Visi 2030: Di Bawah Ben Salman, Saudi Akan Makin Liberal

Sebelumnya, dalam upaya yang disebut sebagai reformasi oleh MBS, Saudi telah membolehkan wanita Saudi untuk menyetir mobil sendiri dan menyaksikan pertandingan sepakbola di stadion, walaupun dipisah antara tribun lelaki dan perempuan. Langkah liberalisasi berselubung slogan reformasi yang diprakarsai putera mahkota itu mencabut sejumlah larangan agar bisa mendongkrak kegiatan ekonomi dan mengurangi ketergantungan terhadap minyak. Reformasi ditujukan untuk memberikan kebebasan yang lebih besar kepada kaum perempuan. Padahal sebelumnya, kaum perempuan di Saudi banyak mendapatkan batasan karena merujuk pada aturan agama Islam.
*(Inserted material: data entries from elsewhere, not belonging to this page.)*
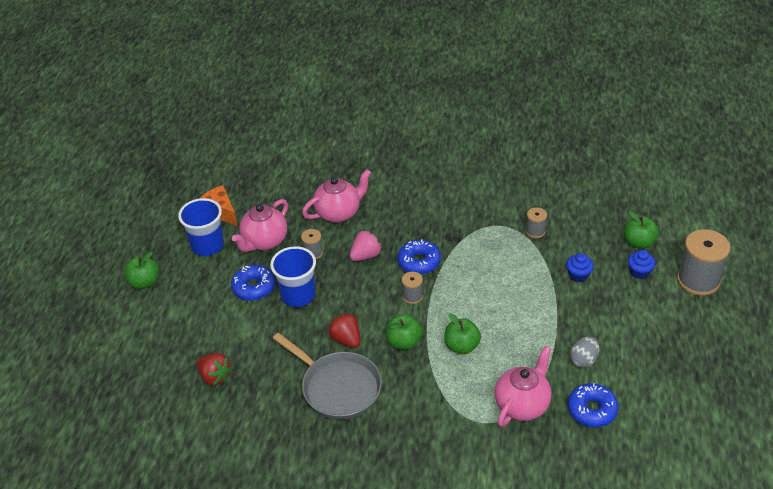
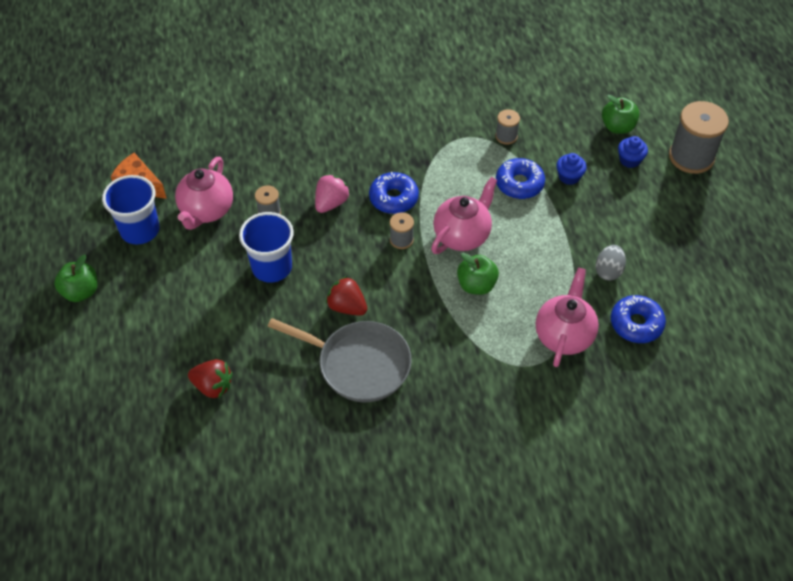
camera: 20 degrees left, 10 degrees up
(254, 287) = (216, 269): blue donut -> blue donut (519, 184)
(339, 213) = (280, 158): pink teapot -> pink teapot (462, 235)
(404, 342) = (412, 295): green apple -> none

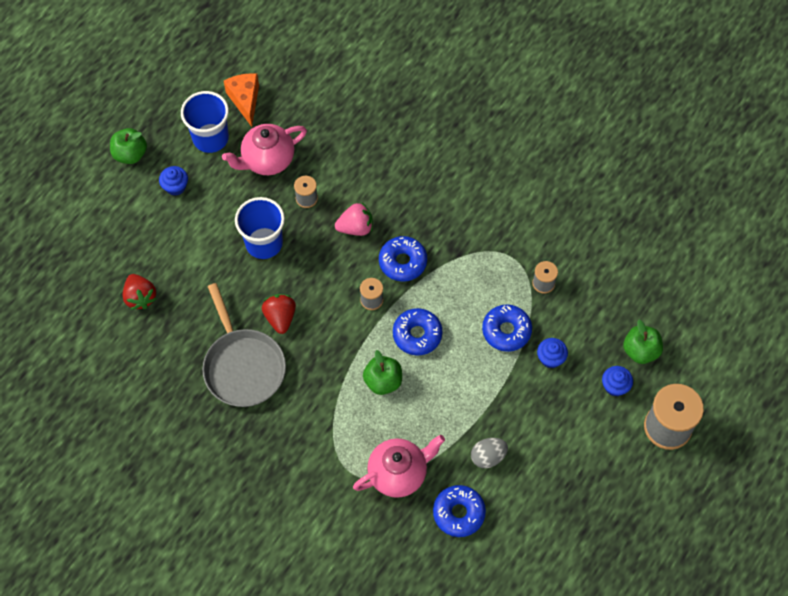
camera: 45 degrees right, 10 degrees up
(149, 285) = (175, 187): none -> blue cupcake
(462, 235) = (417, 335): pink teapot -> blue donut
Hingga saat ini, saya belum mendapati komentar ulama di dalam maupun di luar Saudi terkait liberalisasi Saudi yang dimotori oleh MBS. Jika melihat upaya konsolidasi terhadap keluarga kerajaan yang sangat tegas, hingga mengurung dan memenjarakan keluarganya sendiri, bukan tak mungkin hal itu dilakukan sebagai ancaman dari MBS kepada siapapun yang berupaya melawan visi 2030-nya. Padahal sesuai hukum fisika, semakin besar gaya yang diberikan maka akan semakin besar pula tekanan yang dihasilkan. Suatu saat, MBS pasti akan kena batunya.

Jika sebelumnya Iran digoncang aksi demonstrasi di dalam negeri akibat kebijakan ekonomi yang merugikan rakyatnya, nampaknya pergolakan di Arab Saudi hanya tinggal menunggu waktu. Meski Saudi berupaya tetap mempertahankan subsidi dan meminimalisir sekecil apapun ketidaknyamanan yang timbul dari warga negaranya, gejolak politik perlahan-lahan bisa menggerogoti singgasana Muhammad Bin Salman. Suara-suara kritis seperti Saleh al-Shehi pasti bukan yang pertama dan terakhir. Kini, dua kekuatan utama di Timur tengah, Saudi dan Iran sama-sama mendapat guncangan dari dalam. Siapa yang paling kuat bertahan? Biarlah waktu yang nanti akan menjawabnya.